Maple syrup: a lesson in unintentional cleantech innovation

Maple sugaring season is finally underway here, with smoke and steam from boiled sap comingling above thousands of New England sugarhouses.

What most people don’t realize is that those sugarhouses are emitting a lot less steam and smoke these days. But not due to a decline in production…maple syrup yields were some of best on record last year, up 30% nationwide.

Instead, a clever-and-perhaps-lazy sugarbush farmer had an epiphany back in the ‘70s to experiment with a reverse osmosis machine in an attempt to cut down on the time, fuel and sweat he put into boiling his sap down to syrup.

Reverse osmosis is a technology originally invented to purify water, such as for desalinating sea water to get fresh water. By applying the same technology to maple syrup production, producers discovered they can remove 75-80% of the water from the sugary sap, dramatically reducing the boiling effort.

The lesson to cleantech companies is that innovation doesn’t always have to be invented from scratch; sometimes you can achieve breakthroughs by repurposing existing innovations from other industries.

That’s not to suggest that solar, biofuel or wind energy companies should detour from their current R&D quests for the most energy efficient materials, enzymes or geometries.

And to keep things in perspective, the environmental gains of using reverse osmosis in maple syrup production is scant at best, since the sugaring operations are small scale and the season lasts just a couple months.

Yet consider this: my maple syrup-producing neighbor in Vermont used to burn through 40 cords dirty slag wood each year. He now burns just 6 cords since he started using reverse osmosis – which translates into a staggering 85% reduction in energy consumption.

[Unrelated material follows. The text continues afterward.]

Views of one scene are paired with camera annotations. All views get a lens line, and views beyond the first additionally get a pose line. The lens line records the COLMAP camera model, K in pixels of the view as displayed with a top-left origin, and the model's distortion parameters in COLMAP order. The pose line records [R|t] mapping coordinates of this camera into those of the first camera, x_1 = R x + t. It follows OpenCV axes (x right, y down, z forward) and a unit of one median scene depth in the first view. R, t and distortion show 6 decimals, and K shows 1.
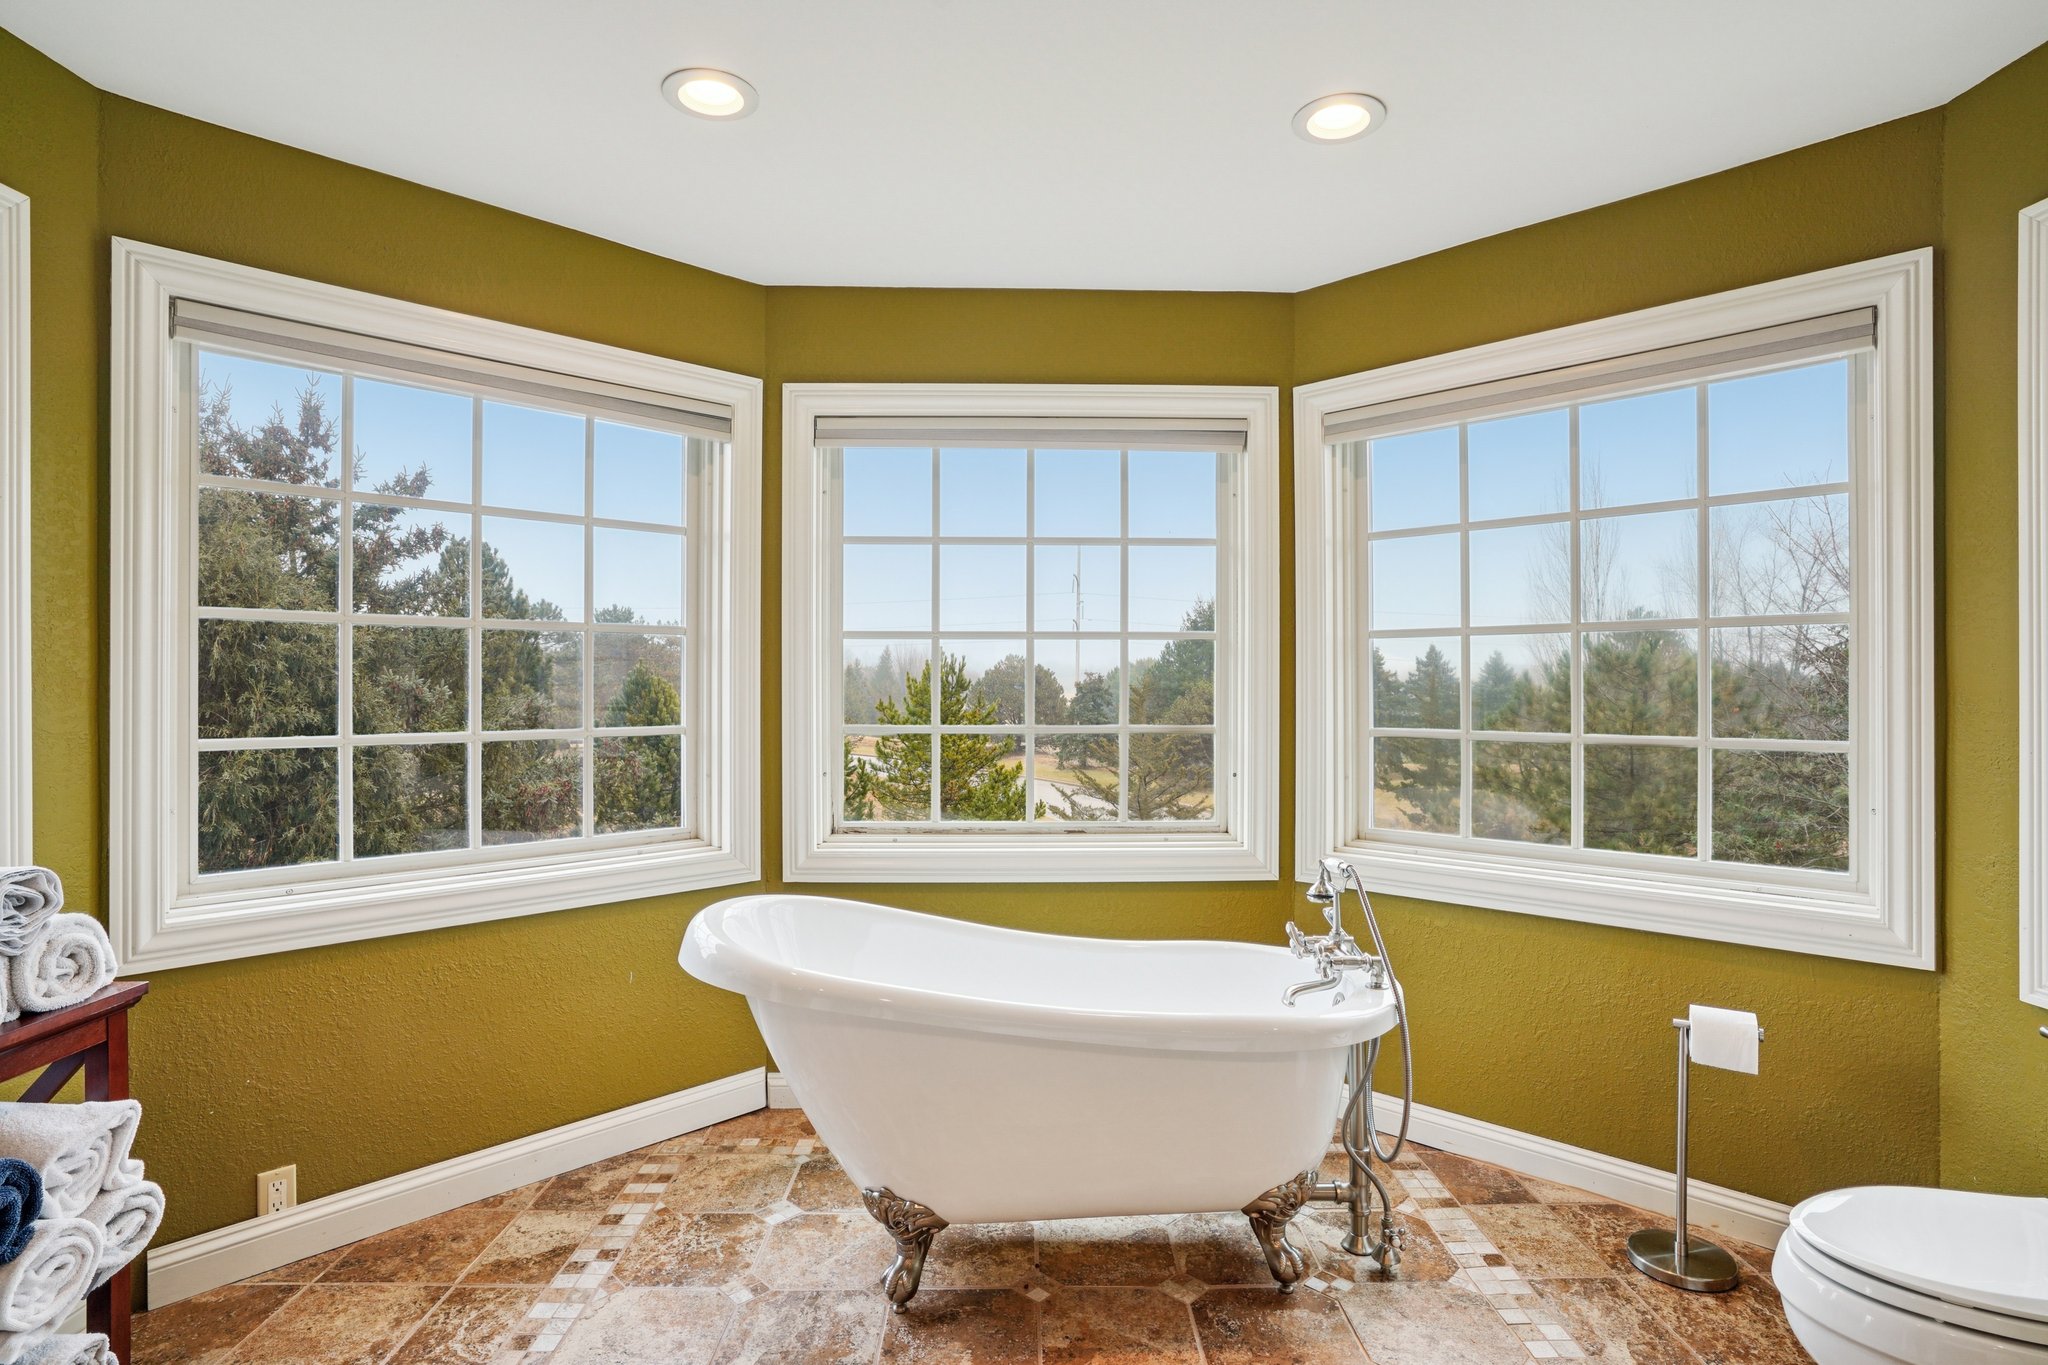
lens RADIAL K [[1055.3, 0, 1043.9], [0, 1055.3, 688.0], [0, 0, 1]] dist [-0.039635, 0.010462]
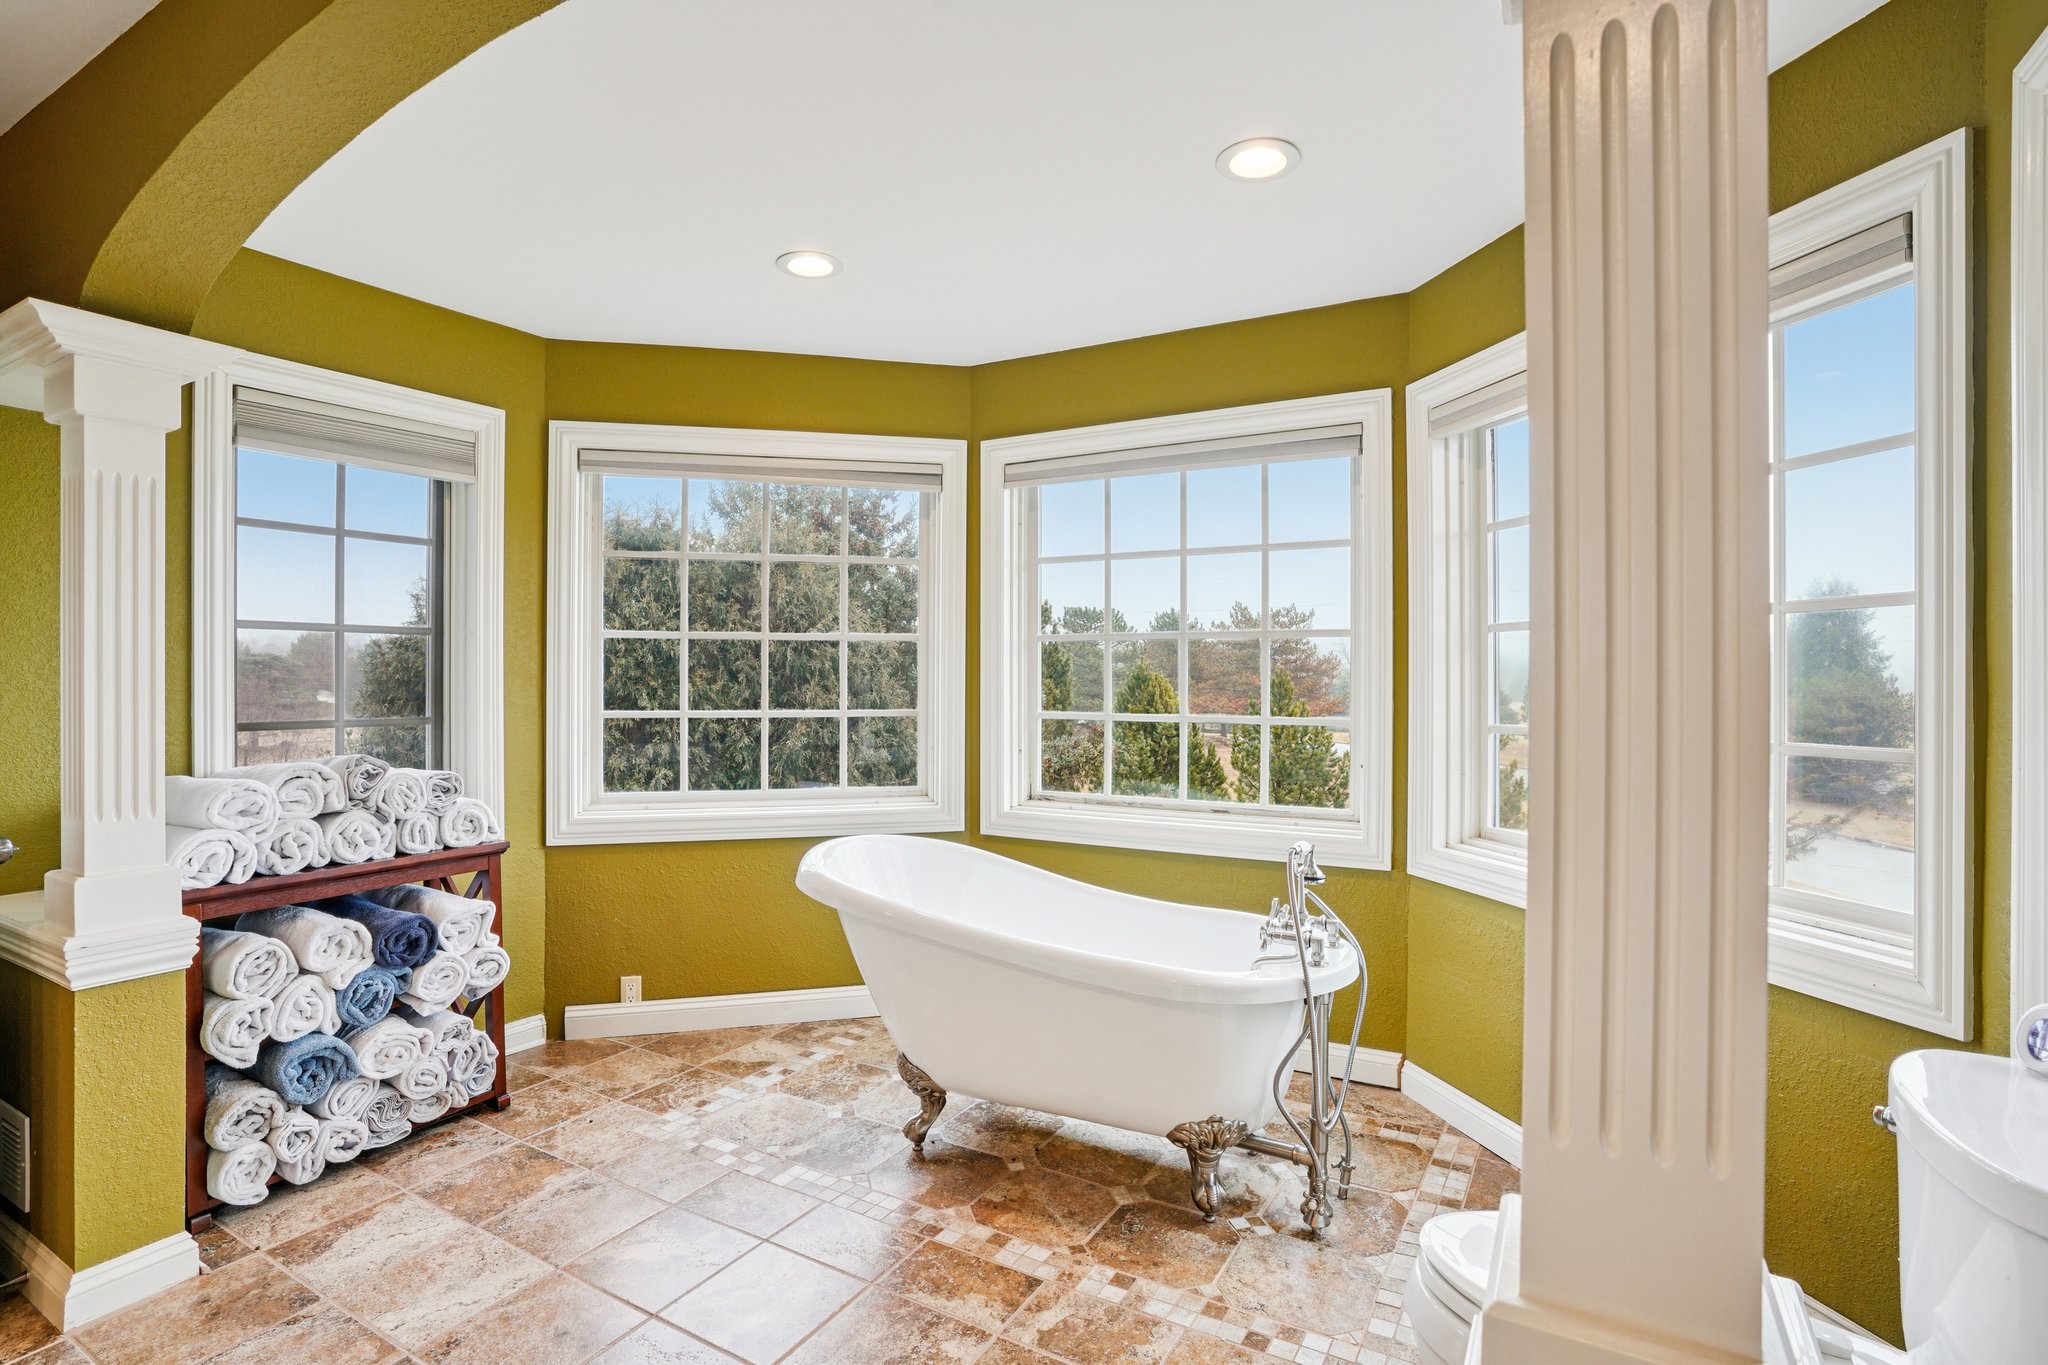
lens RADIAL K [[1001.3, 0, 1015.9], [0, 1001.3, 680.6], [0, 0, 1]] dist [-0.054109, 0.007021]
pose [[0.851408, 0.000979, -0.524503, 0.582573], [-0.004317, 0.999977, -0.005142, 0.007055], [0.524486, 0.006642, 0.851393, -0.009564]]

What if some undiscovered, unintentional use of an existing technology could achieve comparable levels of performance in, say, the processing of biofuel feedstocks or the combustionable efficiency of other fuels? I’m just saying that if some farmer can revolutionize an industry by asking “what if I was to hook up that contraption to my syrup tank…?”  why shouldn’t cleantech companies ask the same kind of questions of not-so-obvious existing technologies?